Difference between Marzipan and Almond Paste
Truthfully, there is very little difference between Marzipan and almond paste. A high-quality marzipan and almond paste will both be less sweet and more almond-y due to the high content of the ground almonds, the high-quality ingredient. Marzipan often has other flavors in it, such as rosewater. Traditionalist will insist that you add a bit of rosewater to your Marzipan to balance out the vanilla and almond flavors. In almond paste, however, it is usually just almond extract and maybe some vanilla that is added.
Marzipan can be eaten as a dessert on it’s own while almond paste is often added to other desserts.

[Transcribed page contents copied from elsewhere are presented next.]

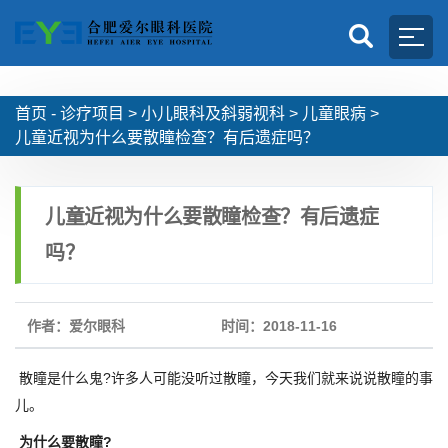
首页 -
诊疗项目
>
小儿眼科及斜弱视科
>
儿童眼病
>
儿童近视为什么要散瞳检查？有后遗症吗？
儿童近视为什么要散瞳检查？有后遗症
吗？
作者：爱尔眼科
时间：2018-11-16
散瞳是什么鬼?许多人可能没听过散瞳，今天我们就来说说散瞳的事
儿。
为什么要散瞳?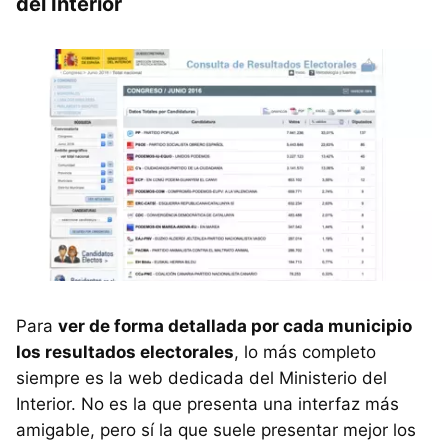
del Interior
Para
ver de forma detallada por cada municipio
los resultados electorales
, lo más completo
siempre es la web dedicada del Ministerio del
Interior. No es la que presenta una interfaz más
amigable, pero sí la que suele presentar mejor los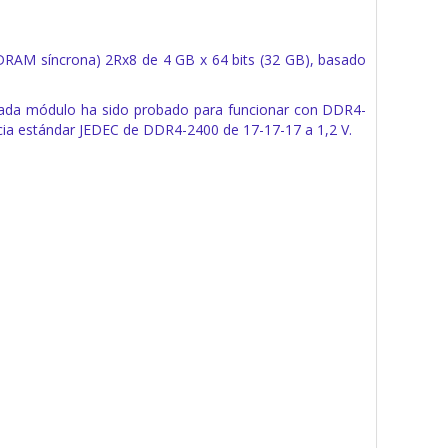
M síncrona) 2Rx8 de 4 GB x 64 bits (32 GB), basado
 Cada módulo ha sido probado para funcionar con DDR4-
cia estándar JEDEC de DDR4-2400 de 17-17-17 a 1,2 V.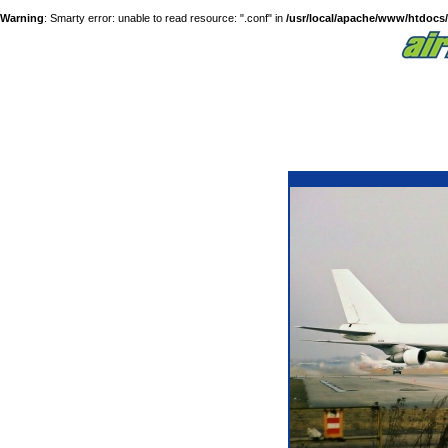
Warning
: Smarty error: unable to read resource: ".conf" in
/usr/local/apache/www/htdocs/a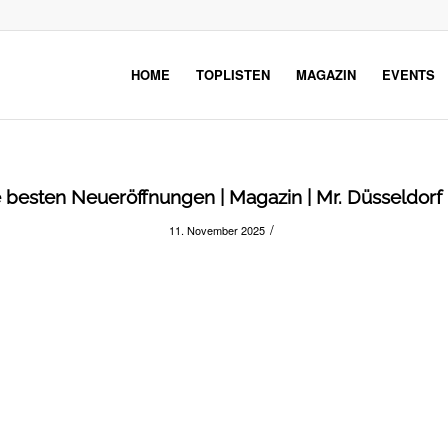
HOME
TOPLISTEN
MAGAZIN
EVENTS
 besten Neueröffnungen | Magazin | Mr. Düsseldorf |
/
11. November 2025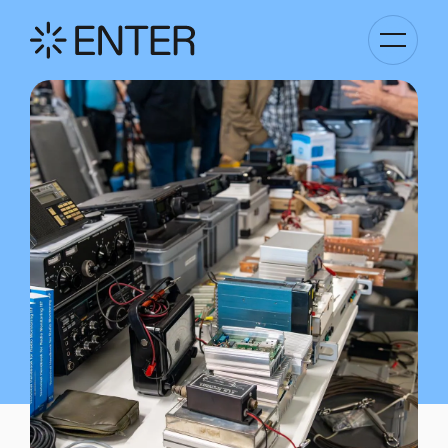
Basculer
la
navigati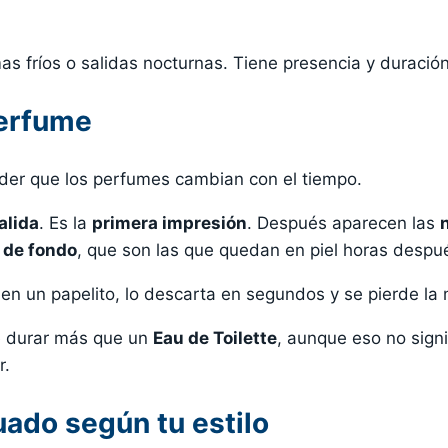
mas fríos o salidas nocturnas. Tiene presencia y duració
perfume
der que los perfumes cambian con el tiempo.
alida
. Es la
primera impresión
. Después aparecen las
 de fondo
, que son las que quedan en piel horas despu
 un papelito, lo descarta en segundos y se pierde la 
 durar más que un
Eau de Toilette
, aunque eso no sign
r.
ado según tu estilo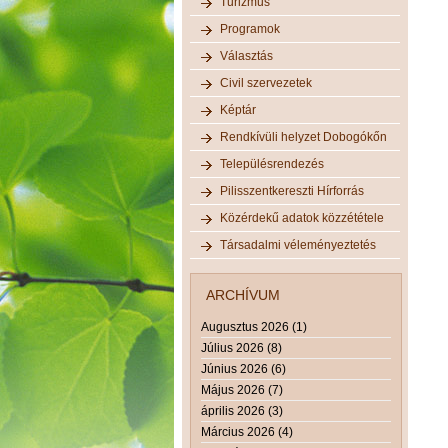
Turizmus
Programok
Választás
Civil szervezetek
Képtár
Rendkívüli helyzet Dobogókőn
Településrendezés
Pilisszentkereszti Hírforrás
Közérdekű adatok közzététele
Társadalmi véleményeztetés
ARCHÍVUM
Augusztus 2026 (1)
Július 2026 (8)
Június 2026 (6)
Május 2026 (7)
április 2026 (3)
Március 2026 (4)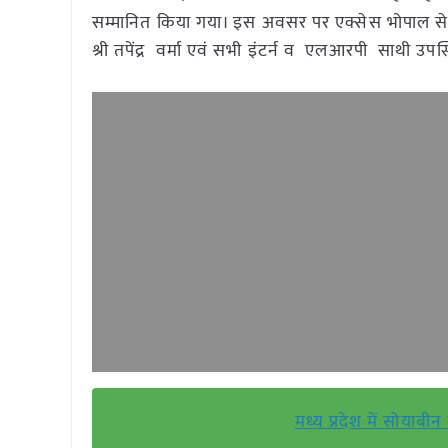
सम्मानित किया गया। इस अवसर पर एक्सेस भोपाल से श्री ग
श्री तपेंद्र वर्मा एवं सभी इंटर्न व एलआरपी साथी उपस
मध्य प्रदेश में सोयाबी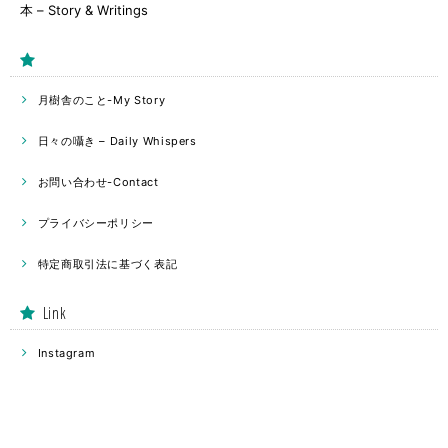
本 – Story & Writings
月樹舎のこと-My Story
日々の囁き – Daily Whispers
お問い合わせ-Contact
プライバシーポリシー
特定商取引法に基づく表記
Link
Instagram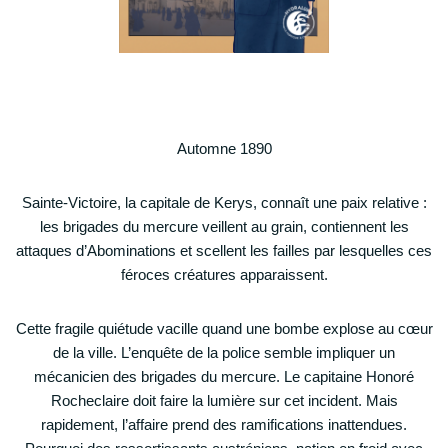
Automne 1890
Sainte-Victoire, la capitale de Kerys, connaît une paix relative :
les brigades du mercure veillent au grain, contiennent les
attaques d’Abominations et scellent les failles par lesquelles ces
féroces créatures apparaissent.
Cette fragile quiétude vacille quand une bombe explose au cœur
de la ville. L’enquête de la police semble impliquer un
mécanicien des brigades du mercure. Le capitaine Honoré
Rocheclaire doit faire la lumière sur cet incident. Mais
rapidement, l’affaire prend des ramifications inattendues.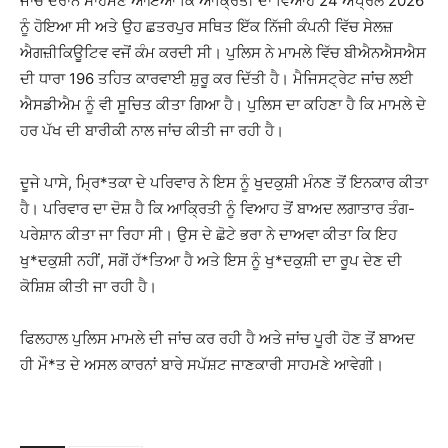
ਜਾਂਚ ਦੌਰਾਨ ਸਾਹਮਣੇ ਆਇਆ ਕਿ ਆਕ੍ਰਿਤੀ ਦਾ ਵਿਆਹ 24 ਅਪ੍ਰੈਲ 2026
ਨੂੰ ਹੋਇਆ ਸੀ ਅਤੇ ਉਹ ਛਤਰਪੁਰ ਸਥਿਤ ਇੱਕ ਨਿੱਜੀ ਕੰਪਨੀ ਵਿੱਚ ਸੇਲਜ਼
ਐਗਜ਼ੀਕਿਊਟਿਵ ਵਜੋਂ ਕੰਮ ਕਰਦੀ ਸੀ। ਪੁਲਿਸ ਨੇ ਮਾਮਲੇ ਵਿੱਚ ਬੀਐਨਐਸਐਸ
ਦੀ ਧਾਰਾ 196 ਤਹਿਤ ਕਾਰਵਾਈ ਸ਼ੁਰੂ ਕਰ ਦਿੱਤੀ ਹੈ। ਮੈਜਿਸਟ੍ਰੇਟ ਜਾਂਚ ਲਈ
ਐਸਡੀਐਮ ਨੂੰ ਵੀ ਸੂਚਿਤ ਕੀਤਾ ਗਿਆ ਹੈ। ਪੁਲਿਸ ਦਾ ਕਹਿਣਾ ਹੈ ਕਿ ਮਾਮਲੇ ਦੇ
ਹਰ ਪੱਖ ਦੀ ਬਾਰੀਕੀ ਨਾਲ ਜਾਂਚ ਕੀਤੀ ਜਾ ਰਹੀ ਹੈ।
ਦੂਜੇ ਪਾਸੇ, ਮ੍ਰਿ*ਤਕਾ ਦੇ ਪਰਿਵਾਰ ਨੇ ਇਸ ਨੂੰ ਖੁਦਕੁਸ਼ੀ ਮੰਨਣ ਤੋਂ ਇਨਕਾਰ ਕੀਤਾ
ਹੈ। ਪਰਿਵਾਰ ਦਾ ਦੋਸ਼ ਹੈ ਕਿ ਆਕ੍ਰਿਤੀ ਨੂੰ ਵਿਆਹ ਤੋਂ ਬਾਅਦ ਲਗਾਤਾਰ ਤੰਗ-
ਪਰੇਸ਼ਾਨ ਕੀਤਾ ਜਾ ਰਿਹਾ ਸੀ। ਉਸ ਦੇ ਛੋਟੇ ਭਰਾ ਨੇ ਦਾਅਵਾ ਕੀਤਾ ਕਿ ਇਹ
ਖੁ*ਦਕੁਸ਼ੀ ਨਹੀਂ, ਸਗੋਂ ਹੱ*ਤਿਆ ਹੈ ਅਤੇ ਇਸ ਨੂੰ ਖੁ*ਦਕੁਸ਼ੀ ਦਾ ਰੂਪ ਦੇਣ ਦੀ
ਕੋਸ਼ਿਸ਼ ਕੀਤੀ ਜਾ ਰਹੀ ਹੈ।
ਫਿਲਹਾਲ ਪੁਲਿਸ ਮਾਮਲੇ ਦੀ ਜਾਂਚ ਕਰ ਰਹੀ ਹੈ ਅਤੇ ਜਾਂਚ ਪੂਰੀ ਹੋਣ ਤੋਂ ਬਾਅਦ
ਹੀ ਮੌ*ਤ ਦੇ ਅਸਲ ਕਾਰਨਾਂ ਬਾਰੇ ਸਪੱਸ਼ਟ ਜਾਣਕਾਰੀ ਸਾਹਮਣੇ ਆਵੇਗੀ।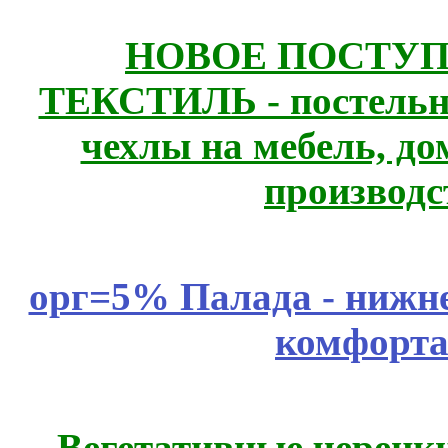
НОВОЕ ПОСТУ
ТЕКСТИЛЬ - постельн
чехлы на мебель, д
производс
орг=5% Палада - нижне
комфорта
Вегетативные черенк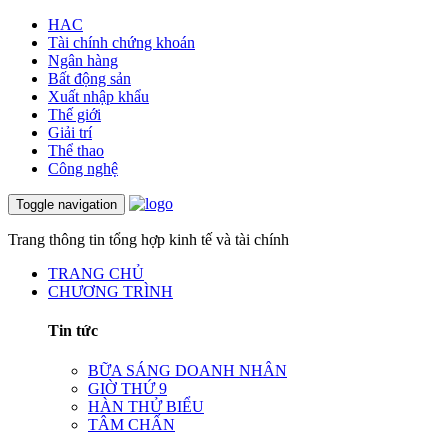
HAC
Tài chính chứng khoán
Ngân hàng
Bất động sản
Xuất nhập khẩu
Thế giới
Giải trí
Thể thao
Công nghệ
Toggle navigation
Trang thông tin tổng hợp kinh tế và tài chính
TRANG CHỦ
CHƯƠNG TRÌNH
Tin tức
BỮA SÁNG DOANH NHÂN
GIỜ THỨ 9
HÀN THỬ BIỂU
TÂM CHẤN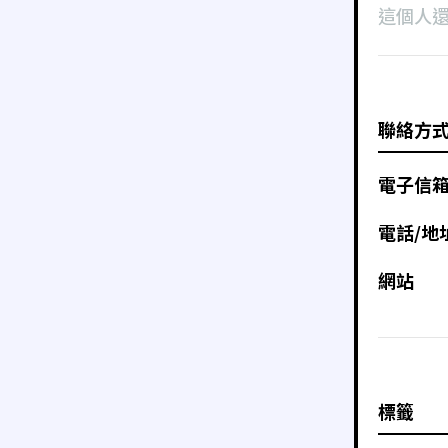
這個人
聯絡方
電子信
電話/地
網站
標籤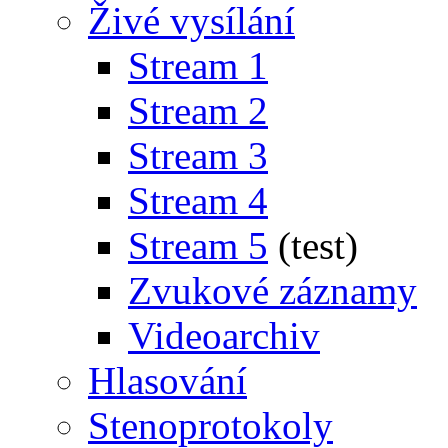
Živé vysílání
Stream 1
Stream 2
Stream 3
Stream 4
Stream 5
(test)
Zvukové záznamy
Videoarchiv
Hlasování
Stenoprotokoly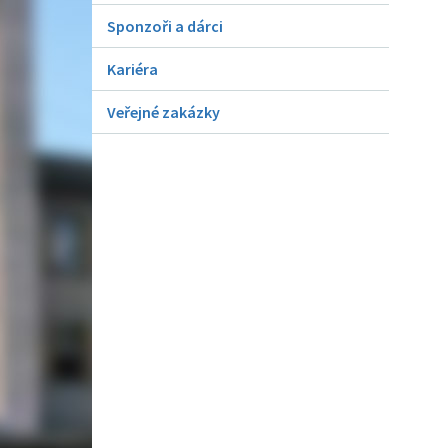
Sponzoři a dárci
Kariéra
Veřejné zakázky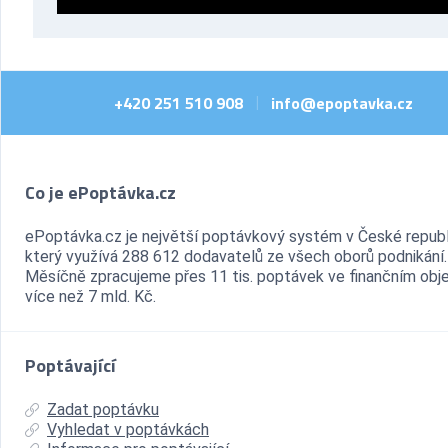
+420 251 510 908
info@epoptavka.cz
|
Co je ePoptávka.cz
ePoptávka.cz je největší poptávkový systém v České republ
který využívá 288 612 dodavatelů ze všech oborů podnikání.
Měsíčně zpracujeme přes 11 tis. poptávek ve finančním ob
více než 7 mld. Kč.
Poptávající
Zadat poptávku
Vyhledat v poptávkách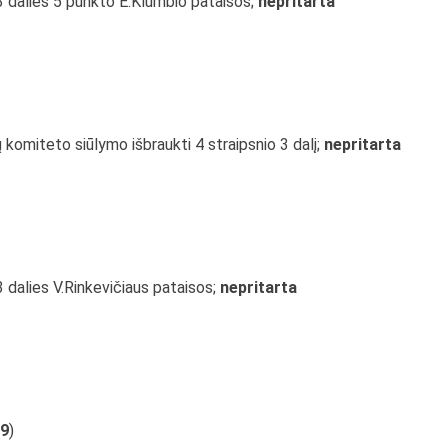
3 dalies 5 punkto E.Klumbio pataisos;
nepritarta
 komiteto siūlymo išbraukti 4 straipsnio 3 dalį;
nepritarta
3 dalies V.Rinkevičiaus pataisos;
nepritarta
9
)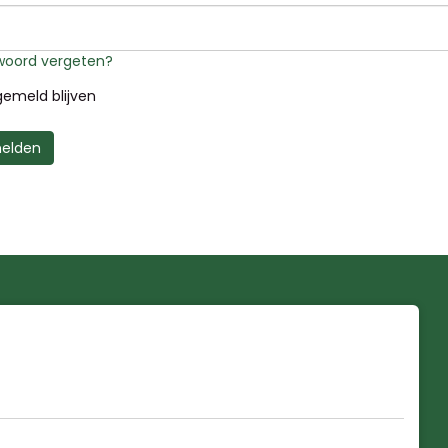
oord vergeten?
emeld blijven
elden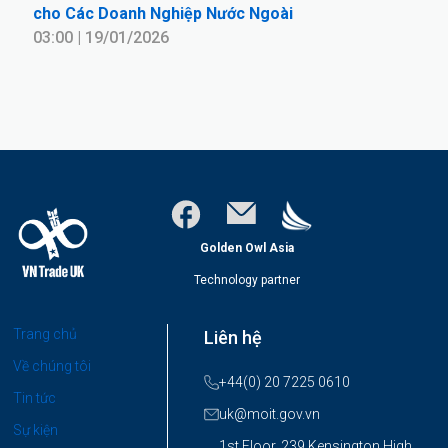
cho Các Doanh Nghiệp Nước Ngoài
03:00 | 19/01/2026
Golden Owl Asia
Technology partner
Trang chủ
Liên hệ
Về chúng tôi
+44(0) 20 7225 0610
Tin tức
uk@moit.gov.vn
Sự kiện
1st Floor, 239 Kensington High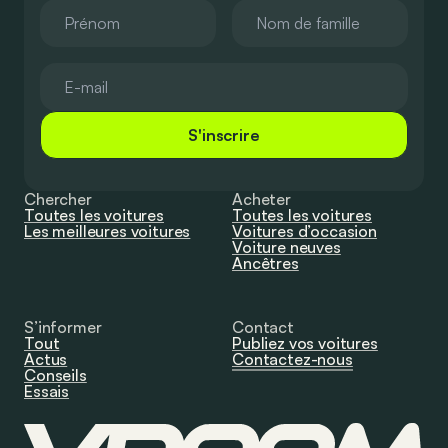
S'inscrire
Chercher
Acheter
Toutes les voitures
Toutes les voitures
Les meilleures voitures
Voitures d’occasion
Voiture neuves
Ancêtres
S’informer
Contact
Tout
Publiez vos voitures
Actus
Contactez-nous
Conseils
Essais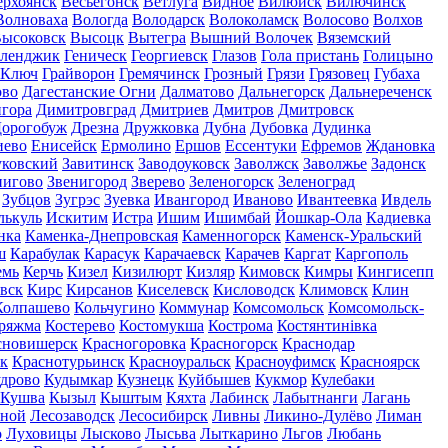
ерхоянск
Весьегонск
Ветлуга
Видное
Вилюйск
Вилючинск
Волноваха
Вологда
Володарск
Волоколамск
Волосово
Волхов
ысоковск
Высоцк
Вытегра
Вышний Волочек
Вяземский
еленджик
Геническ
Георгиевск
Глазов
Гола пристань
Голицыно
 Ключ
Грайворон
Гремячинск
Грозный
Грязи
Грязовец
Губаха
ово
Дагестанские Огни
Далматово
Дальнегорск
Дальнереченск
гора
Димитровград
Дмитриев
Дмитров
Дмитровск
орогобуж
Дрезна
Дружковка
Дубна
Дубовка
Дудинка
иево
Енисейск
Ермолино
Ершов
Ессентуки
Ефремов
Ждановка
ковский
Завитинск
Заводоуковск
Заволжск
Заволжье
Задонск
нигово
Звенигород
Зверево
Зеленогорск
Зеленоград
Зубцов
Зугрэс
Зуевка
Ивангород
Иваново
Ивантеевка
Ивдель
лькуль
Искитим
Истра
Ишим
Ишимбай
Йошкар-Ола
Кадиевка
нка
Каменка-Днепровская
Каменногорск
Каменск-Уральский
ш
Карабулак
Карасук
Карачаевск
Карачев
Каргат
Каргополь
емь
Керчь
Кизел
Кизилюрт
Кизляр
Кимовск
Кимры
Кингисепп
вск
Кирс
Кирсанов
Киселевск
Кисловодск
Климовск
Клин
Колпашево
Кольчугино
Коммунар
Комсомольск
Комсомольск-
ряжма
Костерево
Костомукша
Кострома
Костянтинівка
сновишерск
Красногоровка
Красногорск
Краснодар
к
Краснотурьинск
Красноуральск
Красноуфимск
Красноярск
дрово
Кудымкар
Кузнецк
Куйбышев
Кукмор
Кулебаки
Кушва
Кызыл
Кыштым
Кяхта
Лабинск
Лабытнанги
Лагань
сной
Лесозаводск
Лесосибирск
Ливны
Ликино-Дулёво
Лиман
о
Луховицы
Лысково
Лысьва
Лыткарино
Льгов
Любань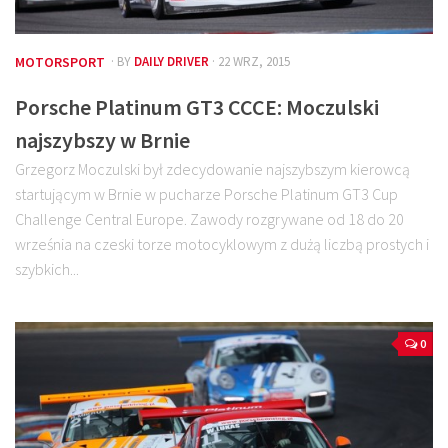
MOTORSPORT
· BY
DAILY DRIVER
· 22 WRZ, 2015
Porsche Platinum GT3 CCCE: Moczulski
najszybszy w Brnie
Grzegorz Moczulski był zdecydowanie najszybszym kierowcą
startującym w Brnie w pucharze Porsche Platinum GT3 Cup
Challenge Central Europe. Zawody rozgrywane od 18 do 20
września na czeski torze motocyklowym z dużą liczbą prostych i
szybkich...
0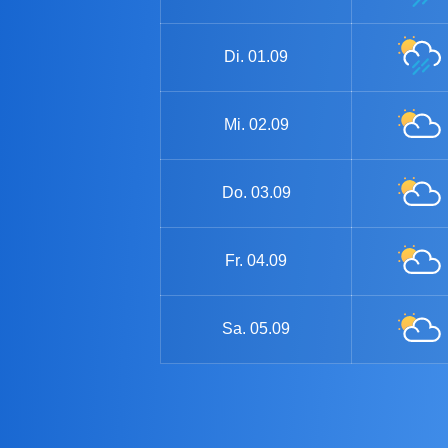
Di.
01.09
Mi.
02.09
Do.
03.09
Fr.
04.09
Sa.
05.09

The two terms, “Marzipan” and “almond paste” are used interchangeably quite often. While they are not exactly the same thing, they are very similar. Only a purist would probably notice if you served almond paste as Marzipan or used one in place of the other.
How to Use Marzipan
Wondering what to do with your freshly made marzipan? You can serve it as a paste or cover it in chocolate as Marzipan truffles.
One of my favorite ways to use this Marzipan recipe is to bake it into Mandelhörnchen, also known as German Horn Cookies. They’re soft and chewy on the inside while being crisp on the outside. Even though this is a Marzipan cookie, the chocolate coating and the slivered almonds give the horn cookie a defining texture.